Objectives: Patients who are found down (FD) with unknown mechanism of injury pose a triage dilemma. At the study institution, this population with suspicion of trauma were previously triaged as the highest-level trauma team activation (TTA). Due to high rates of over-triage, this criterion was modified to include signs of trauma. The purpose of this study is to compare injured FD patients to uninjured FD patients and identify patient characteristics and outcomes associated with injury.
Methods: A retrospective review was conducted on adult patients with the cause code “found down” between 1/2019—4/2021. Injured patients were compared to uninjured patients. Injury was defined as an injury severity score (ISS) of 1 or higher. The criteria for suspicion of trauma included altered mental status, confusion, seizures, intoxication, or dementia. Signs of trauma were defined as abrasions, lacerations, ecchymosis, contusions, hematomas, deformity, pain, and crepitus.
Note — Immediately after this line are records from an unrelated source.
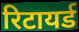
रिटायर्ड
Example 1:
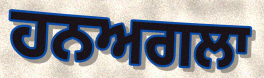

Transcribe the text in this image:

ਹਨਅਗਲਾ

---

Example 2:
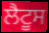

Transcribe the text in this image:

ਲੈਟੂਸ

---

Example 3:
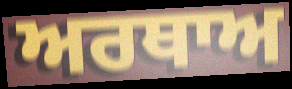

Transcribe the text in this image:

ਅਰਥਾਅ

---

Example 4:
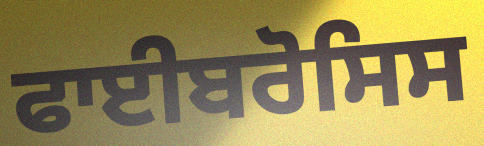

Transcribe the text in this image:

ਫਾਈਬਰੋਸਿਸ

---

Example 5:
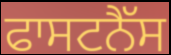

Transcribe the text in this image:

ਫਾਸਟਨੈੱਸ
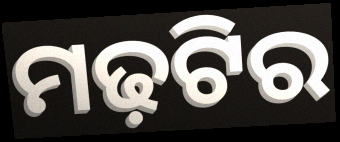
ମଢ଼ଟିର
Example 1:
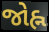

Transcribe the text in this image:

જોહ્ન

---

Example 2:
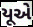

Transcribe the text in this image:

યૂએ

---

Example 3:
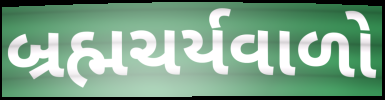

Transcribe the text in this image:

બ્રહ્મચર્યવાળો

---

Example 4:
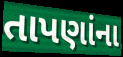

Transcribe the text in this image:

તાપણાંના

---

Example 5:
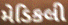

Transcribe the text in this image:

મેડિકલી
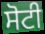
ਸੋਟੀ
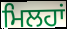
ਮਿਲਹਾਂ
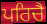
ਪਰਿਚੈ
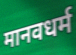
मानवधर्म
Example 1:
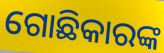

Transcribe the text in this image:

ଗୋଛିକାରଙ୍କ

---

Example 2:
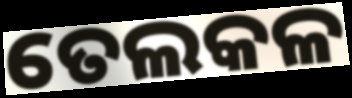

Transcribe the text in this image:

ତେଲକଳ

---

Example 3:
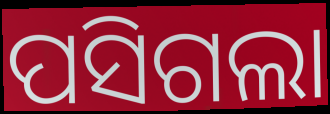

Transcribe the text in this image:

ପସିଗଲା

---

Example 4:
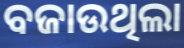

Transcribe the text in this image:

ବଜାଉଥିଲା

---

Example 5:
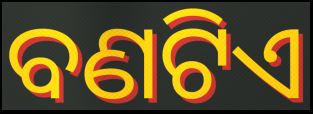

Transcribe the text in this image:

ବଣଟିଏ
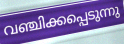
വഞ്ചിക്കപ്പെടുന്നു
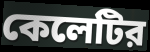
কেলেটির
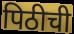
पिठीची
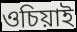
ওচিয়াই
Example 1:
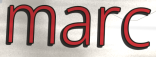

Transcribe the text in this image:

marc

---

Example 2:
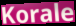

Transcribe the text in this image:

Korale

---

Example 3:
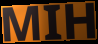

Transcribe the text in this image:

MIH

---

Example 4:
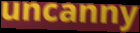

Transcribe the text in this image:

uncanny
Results: 415 patients were identified during the study period with 273 (65.8%) sustaining injury and 142 (34.2%) were uninjured. There were no differences in age, gender, and arrival Glasgow Coma Scale (GCS) score. No differences were seen in arrival vital signs. Mean ISS of the injured patients was 5.4. 84.3% of the injured patients had an ISS 10 or less and 12.8% had an ISS greater than 15. The injured group was more likely to have signs of trauma (96.0% vs 17.6%, p< 0.0001) whereas the uninjured group was more likely to have suspicion of trauma (2.2% vs 62.7%, p< 0.0001). There was no difference in the rate of highest-level TTA between two groups. Patients who were injured had a higher rate of admission to the trauma service (40.3% vs 7.8%) and patients without injury had higher rates of discharge from the ED (28.6% vs 43.0%) and admission to the nonsurgical services (30.8% vs 47.9%) (p < 0.0001). The two groups had similar hospital length of stay (LOS). The injured group had a longer median ICU LOS (0 (0,1) vs 0 (0,0), p=0.033) and mortality rate (18.3% vs 8.5%, p=0.008). Independent predictors of mortality were DNR status and older age while dementia and higher GCS were protective.
Conclusion: Injured and uninjured FD trauma patients had similar arrival GCS and hemodynamic parameters, making it challenging to identify those with injury who require trauma evaluation. Signs of trauma can be a valuable indicator of injury in the FD population.